Persister formation in Escherichia coli can be inhibited by treatment with nitric oxide

Abstract

Bacterial persisters are phenotypic variants that survive extraordinary concentrations of antibiotics, and are thought to underlie the propensity of biofilm infections to relapse. Unfortunately many aspects of persister physiology remain ill-defined, which prevents progress toward eradicating the phenotype. Recently, we identified respiration within non-growing Escherichia coli populations as a potential target for the elimination type I persisters, which are those that arise from passage through stationary phase. Here we discovered that nitric oxide (NO) treatment at the onset of stationary phase significantly reduced type I persister formation through its ability to inhibit respiration. NO decreased protein and RNA degradation in stationary phase cells, and produced populations that were more fit for protein synthesis and growth resumption upon introduction into fresh media than untreated controls. Overall, this data shows that NO, which is a therapeutically-relevant compound, has the potential to decrease the incidence of recurrent infections from persisters.

Figure 1. Impact of NO on respiration and type I persister formation

A. Overnight cultures were diluted in fresh media, and cultured as described in Methods. Cell growth was monitored by measuring optical density at 600 nm (OD₆₀₀). B. Percentages of dissolved oxygen concentrations with respect to saturated media in cultures with and without 3 mM DPTA treatment at t=4 h were quantified with an oxygen probe. C–D. Cell cultures at t=4 h were treated with 1 mM KCN or 3 mM DPTA. For controls, cell cultures were treated with equal volumes of solvent (0.15mM NaOH for DPTA, H₂O for KCN). At t=24 h, cultures were washed to remove the chemical inhibitors, diluted (100-fold) in fresh LB, and treated with ampicillin or ofloxacin. Cell cultures at t=4 h (untreated early stationary phase) were similarly diluted and treated with ampicillin or ofloxacin in LB. Cell survival fractions were monitored for 7 h during the treatments. * indicates a statistical difference between control groups and DPTA-treated, KCN-treated, or early stationary phase cultures (P-value<0.05, t-test). The 7 hour time points of the survival data (final time points) were used for statistical analysis. At least three biological replicates were performed for each experimental condition. Each data point represents the mean value ± standard error.

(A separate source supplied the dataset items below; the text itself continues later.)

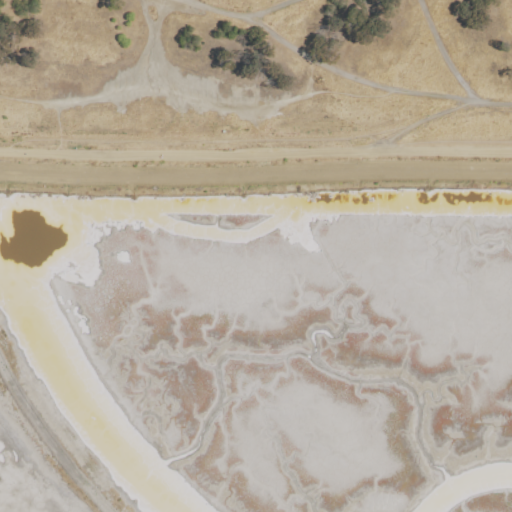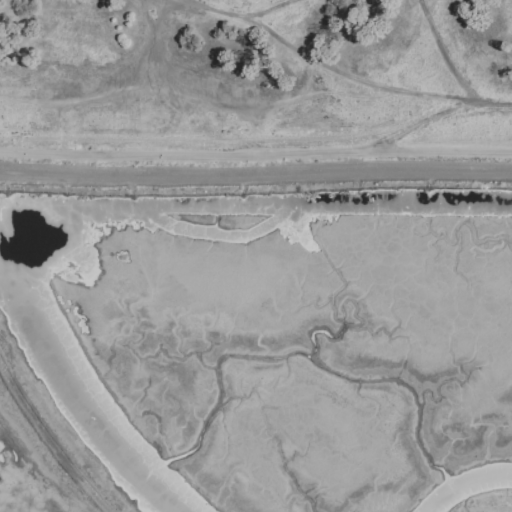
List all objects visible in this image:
road: (266, 10)
road: (160, 15)
road: (150, 40)
road: (441, 54)
road: (340, 72)
road: (309, 76)
park: (255, 85)
road: (195, 98)
road: (57, 120)
road: (413, 125)
road: (204, 141)
road: (255, 156)
road: (52, 442)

Figure 2. Persister levels in anaerobic cultures

A. WT cell cultures at t=4 h were transferred to an anaerobic chamber without adding an electron acceptor and cultured anaerobically until t=24 h. For comparison, cells were cultured aerobically throughout the time course of the experiment. At t=24 h, cultures were diluted in fresh LB and treated with ampicillin or ofloxacin aerobically for 7 h. * indicates a statistical difference between aerobically and anaerobically grown cultures (P-value<0.05, t-test). B. NaNO₃ (electron acceptor) at 40 mM was added to cultures at t=4 h. Then the cultures were treated with either 3 mM DPTA or the solvent (untreated), and transferred to an anaerobic chamber. At t=24 h, cultures were washed to remove the chemicals and diluted (100-fold) in fresh LB and treated with ampicillin or ofloxacin aerobically. Survival fractions were monitored for 7 h during the treatments. * indicates a statistical difference between control groups and DPTA treated cultures (P-value<0.05, t-test). The 7 hour time points of the survival data (final time points) were used for statistical analysis. At least three biological replicates were performed for each experimental condition. Each data point was denoted by mean value ± standard error.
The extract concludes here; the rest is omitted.